Dizendo apresentar a “verdade
dos fatos” (expressão um tanto complicada), creio que o discurso do embaixador
pecou em não aprofundar mais a temática. Além disso, a propaganda pró-Al-Assad,
feita por ele, beirou o risível: ao ser questionado por alguém da plateia sobre
como o presidente Bashar Al-Assad estava vivendo com a guerra, o embaixador
informou que o presidente estava bem de saúde física e mental, que andava com
seu carro sem nenhum segurança pelas cidades e que visitava os enfermos não nos
hospitais, mas em suas casas.
Oras, que presidente é esse
que consegue tempo e condições para realizar tais atividades em um país
devastado há quase uma década pela guerra?
Não quero posar de
implicante. Muito menos desconsiderar todo o discurso do embaixador nem
defender a guerra. Não é isso. Como historiador, uso discursos como fontes e,
em nosso ofício de conhecimento histórico científico, indagamos e questionamos
as fontes, pois nenhuma delas carrega Verdades Absolutas, mas suas próprias
verdades.

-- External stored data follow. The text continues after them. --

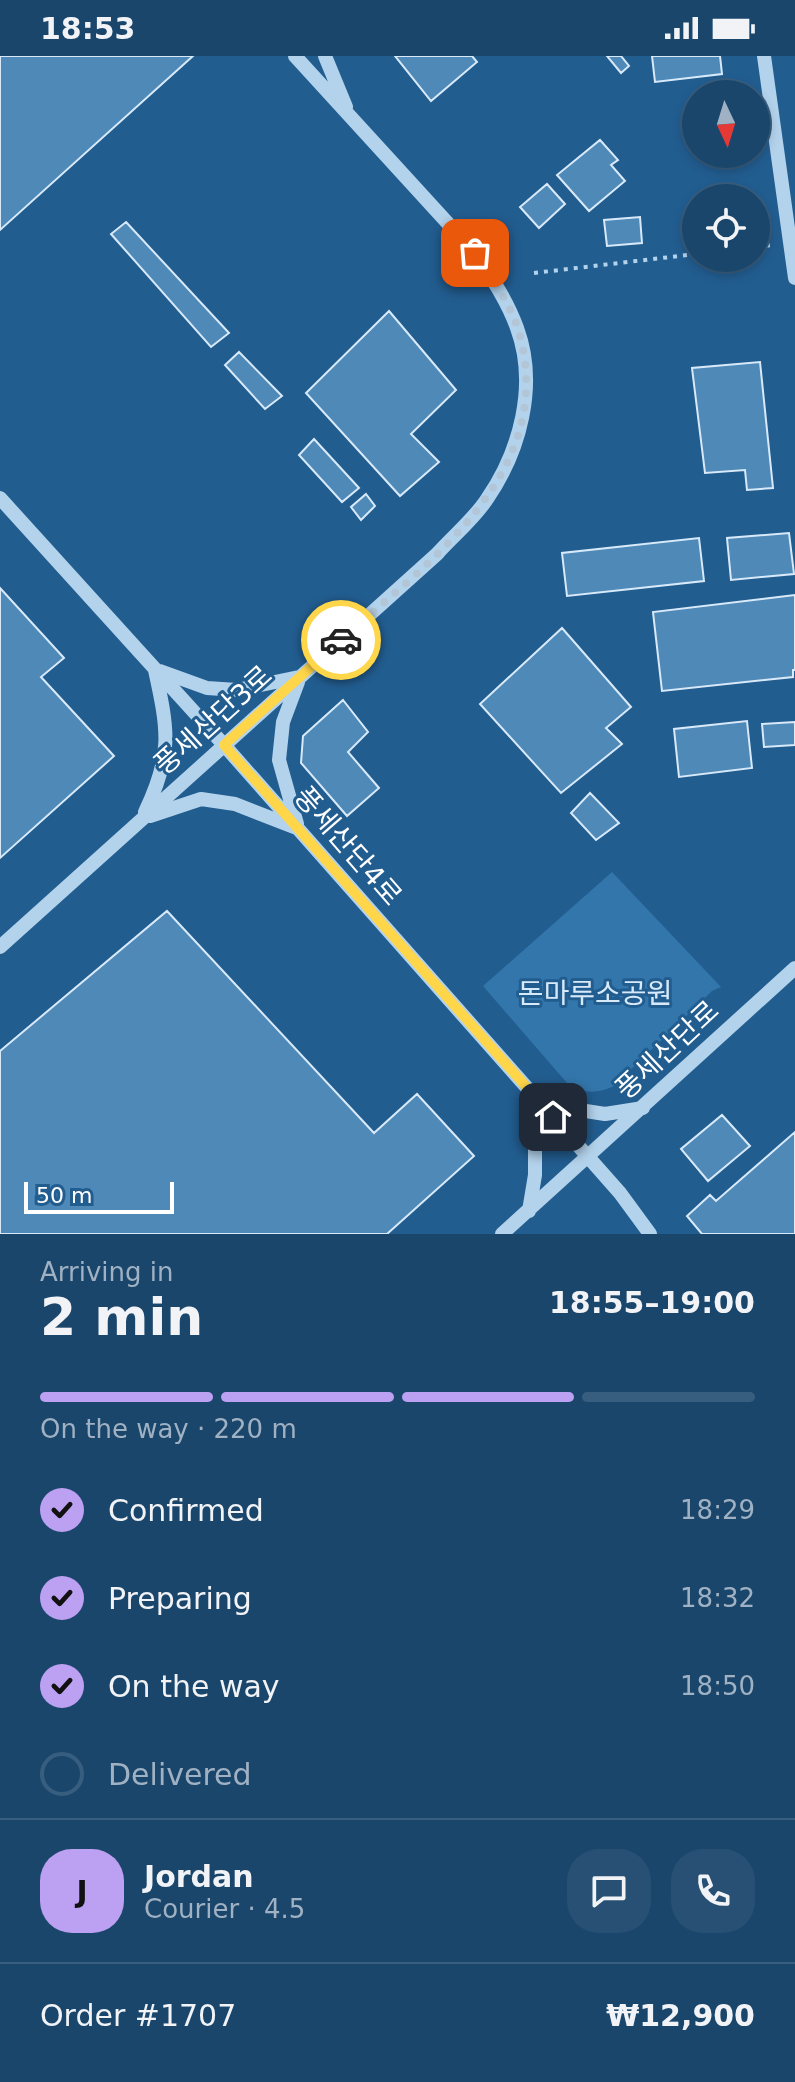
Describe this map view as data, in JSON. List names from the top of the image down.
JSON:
{
  "streets": {
    "street": ["풍세산단3로", "풍세산단4로", "풍세산단로"]
  },
  "crossings": [
    ["풍세산단3로", "풍세산단4로"],
    ["풍세산단4로", "풍세산단로"]
  ],
  "parks": ["돈마루소공원"],
  "scale_bar": "50 m",
  "north": "bottom",
  "page": {
    "status": "18:53",
    "scale": "50 m",
    "heading": ["2 min", "Arriving in", "18:55–19:00"],
    "panel": [
      "Jordan",
      "Courier · 4.5",
      "Order #1707",
      "₩12,900"
    ],
    "bar": "On the way · 220 m",
    "list": [
      ["Confirmed", "18:29"],
      ["Preparing", "18:32"],
      ["On the way", "18:50"],
      "Delivered"
    ],
    "round": "J"
  }
}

Sendo assim, eu levantei, naquele dia, duas questões (de mim para
mim):
1 – Por quê e como a família
Al-Assad está no poder desde o ano de 1970?
2 – Se certos setores e
grupos, tanto sírios quanto brasileiros, defendem um presidente tão
carismático, popular e cuidador do seu povo, como explicar a situação histórica
dos imigrantes e, principalmente, dos refugiados sírios?
Creio que são questões que
devem permear todo esse debate e a reconstrução dos conflitos na Síria, mas
tendo em mente que nunca chegaremos à Verdade Absoluta de nada, ainda mais com
a História, essa ciência que, como diria o historiador francês Pierre Nora, é
uma “reconstrução sempre problemática e incompleta daquilo que não é mais”.
Nessa perspectiva, não
podemos reduzir os acontecimentos históricos e, principalmente, os conflito militares
atuais, a campos com dois polos, com “vilões” de um lado e “mocinhos” do outro.

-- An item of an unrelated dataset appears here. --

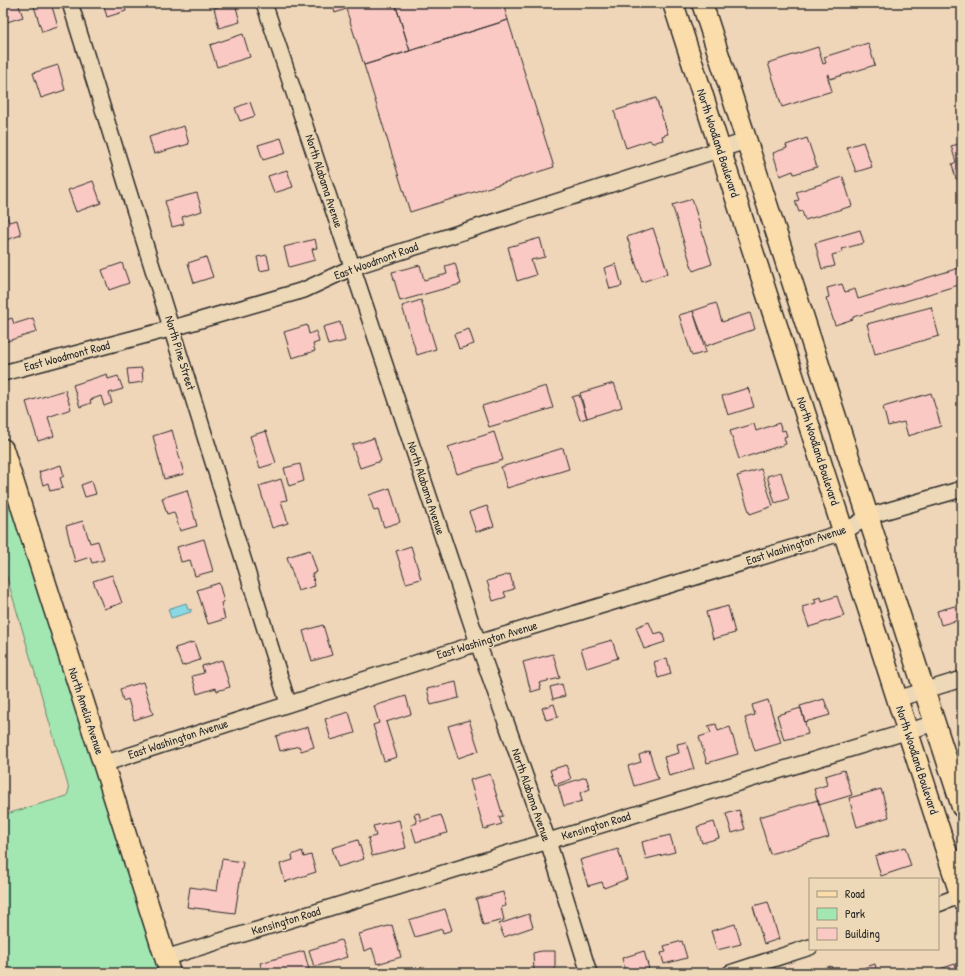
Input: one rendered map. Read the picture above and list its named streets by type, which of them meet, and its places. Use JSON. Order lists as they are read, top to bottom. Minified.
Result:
{"streets":{"main road":["North Woodland Boulevard","North Amelia Avenue"],"street":["North Alabama Avenue","East Woodmont Road","North Pine Street","East Washington Avenue","Kensington Road"]},"crossings":[["North Woodland Boulevard","East Woodmont Road"],["North Woodland Boulevard","East Washington Avenue"],["North Woodland Boulevard","Kensington Road"],["North Alabama Avenue","East Woodmont Road"],["North Alabama Avenue","East Washington Avenue"],["North Alabama Avenue","Kensington Road"],["East Woodmont Road","North Pine Street"],["North Pine Street","East Washington Avenue"],["East Washington Avenue","North Amelia Avenue"],["North Amelia Avenue","Kensington Road"]],"legend":["Road","Park","Building"]}
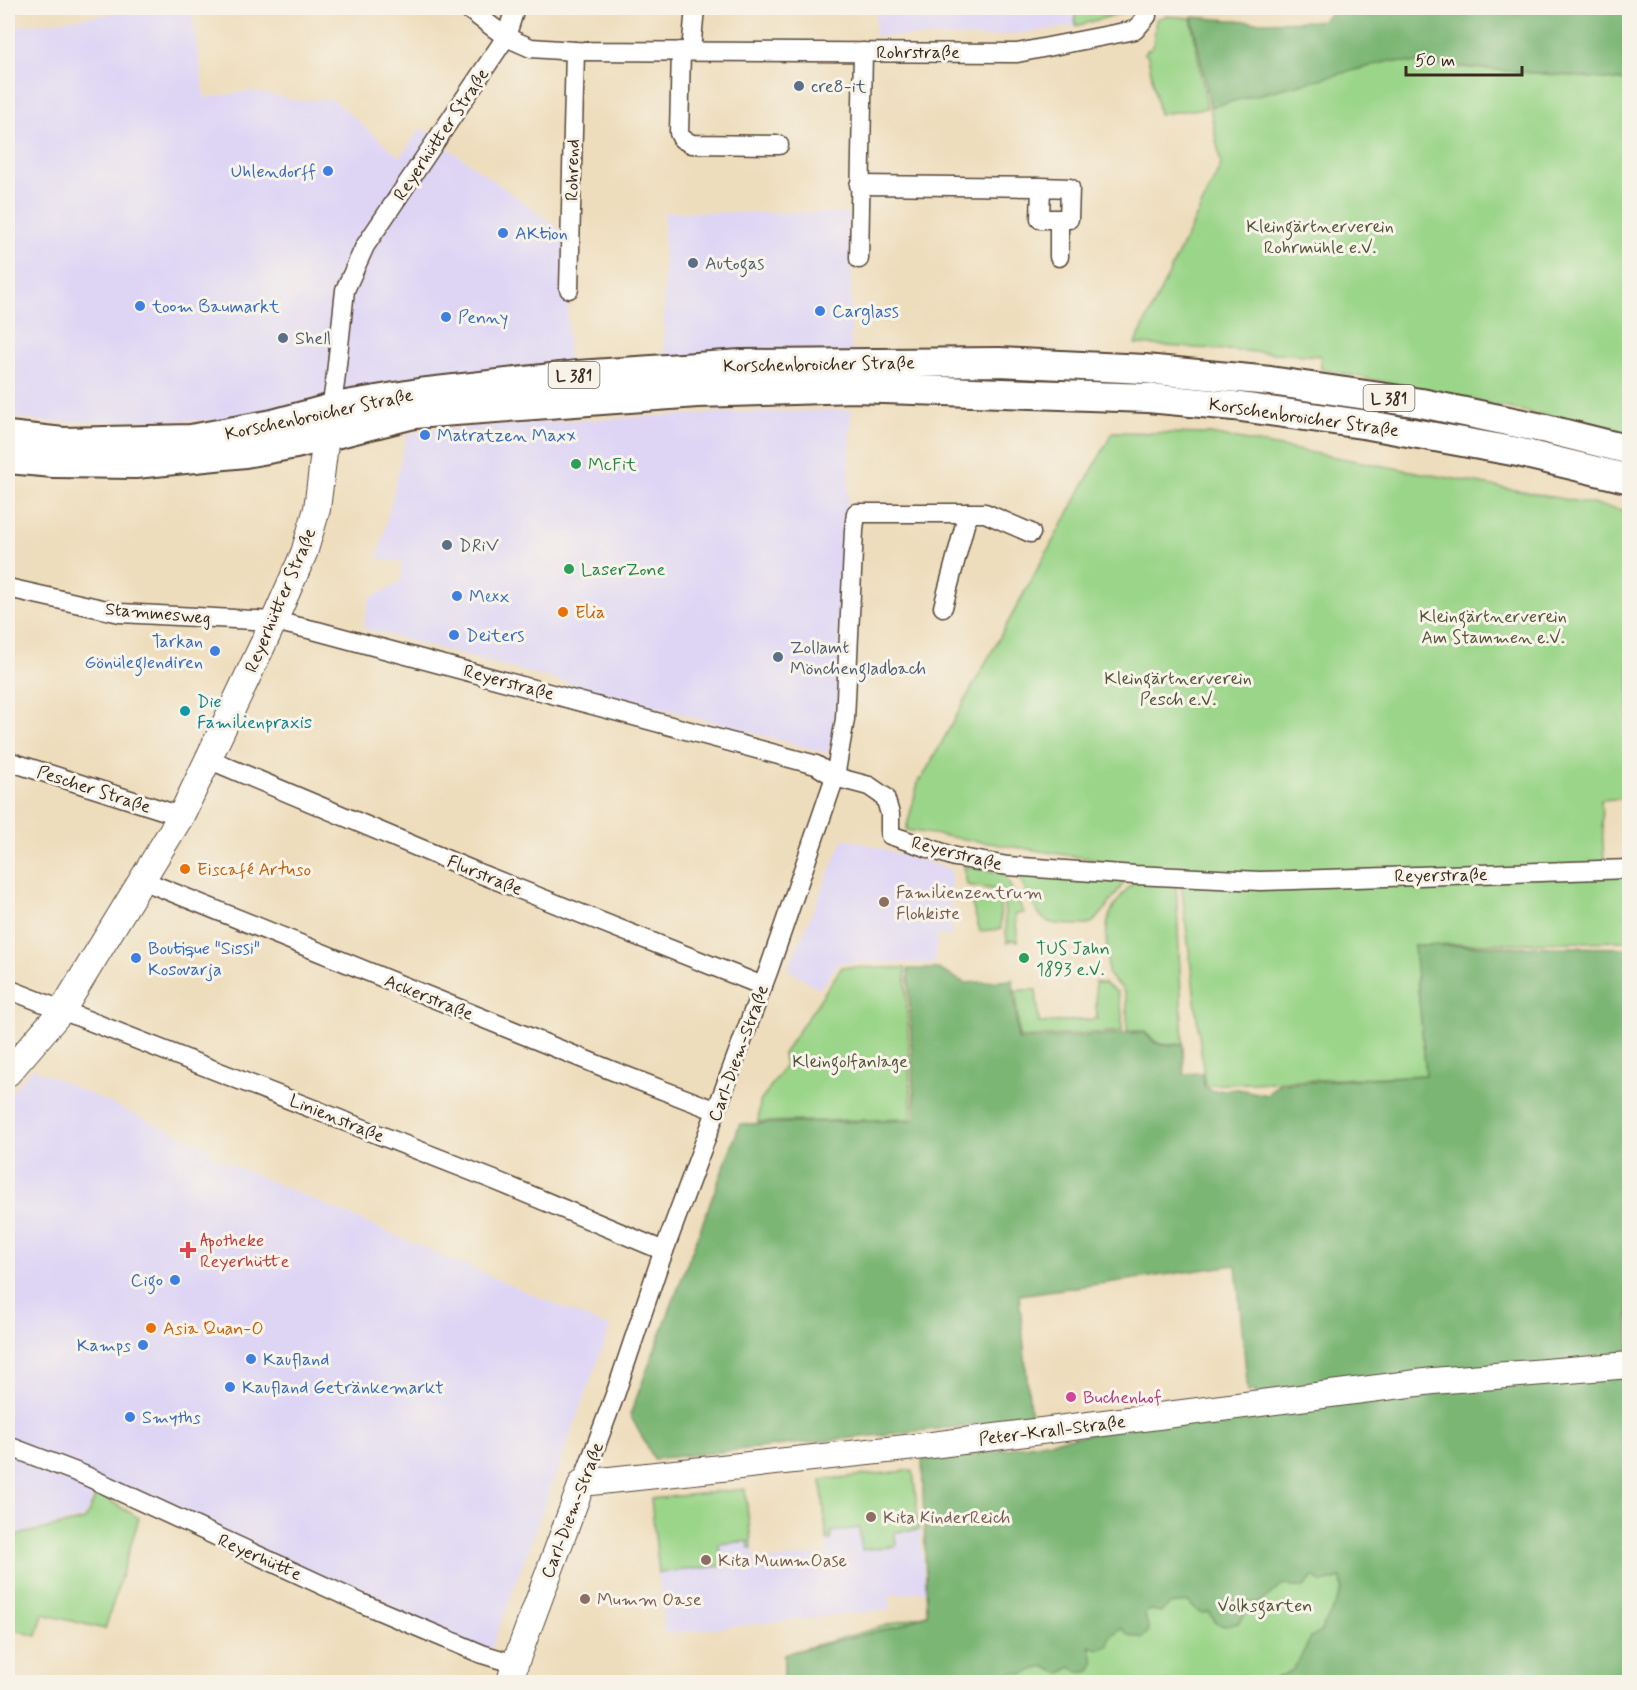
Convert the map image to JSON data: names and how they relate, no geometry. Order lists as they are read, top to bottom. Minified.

As alianças internas e externas no contexto da Guerra na Síria também não são
formadas por questão de amizades e simpatias, mas por interesses. Por exemplo,
além de buscar maior protagonismo no cenário geopolítico mundial, a Rússia
apoia o regime Al-Assad porque sua única base militar no Mediterrâneo, a Base
Tartus, está no litoral sírio. A construção dessa base teve seus princípios no
contexto da Guerra dos Seis Dias de 1967, quando a então União Soviética (URSS)
deu apoio tático e militar à Síria contra seu inimigo na ocasião, o Estado de
Israel.
Espero, com este relato, ter
contribuído para um maior entendimento sobre o evento da Guerra na Síria
(2011-) e também para a ideia de estudos históricos mais aprofundados que abordem
as complexidades dos interesses e das relações geopolíticas.
As
samalu alaikum!
Referências
BRANCOLI,
Fernando. O conflito na Síria e a geopolítica no Oriente Médio. In: Chutando a Escada 017 (podcast).
Disponível
em: http://www.chutandoaescada.com.br/2017/09/08/chute-017-o-conflito-na-siria-e-geopolitica-no-oriente-medio-com-fernando-brancoli/
Acesso
em 17/05/18.
CLEMESHA,
Arlene. Arlene Clemesha – Pânico. In: Pânico
Jovem Pan, 30/09/15 (YouTube).
Disponível
em: https://www.youtube.com/watch?v=d_fU00Lkgj4
Acesso
em: 16/05/18.
KARNAL,
Leandro. A Síria é quase que uma advertência para o mundo. In: Rádio Bandeirantes, 07/04/17 (YouTube).
Disponível
em: https://www.youtube.com/watch?v=WvDuqhcfB7M
Acesso em: 15/05/18.
VASCONCELOS, Yuri. A
humanidade sob os escombros. Guia do Estudante Atualidades, edição
25, 1º semestre de 2017. São Paulo: Abril, 2017, p. 46-53.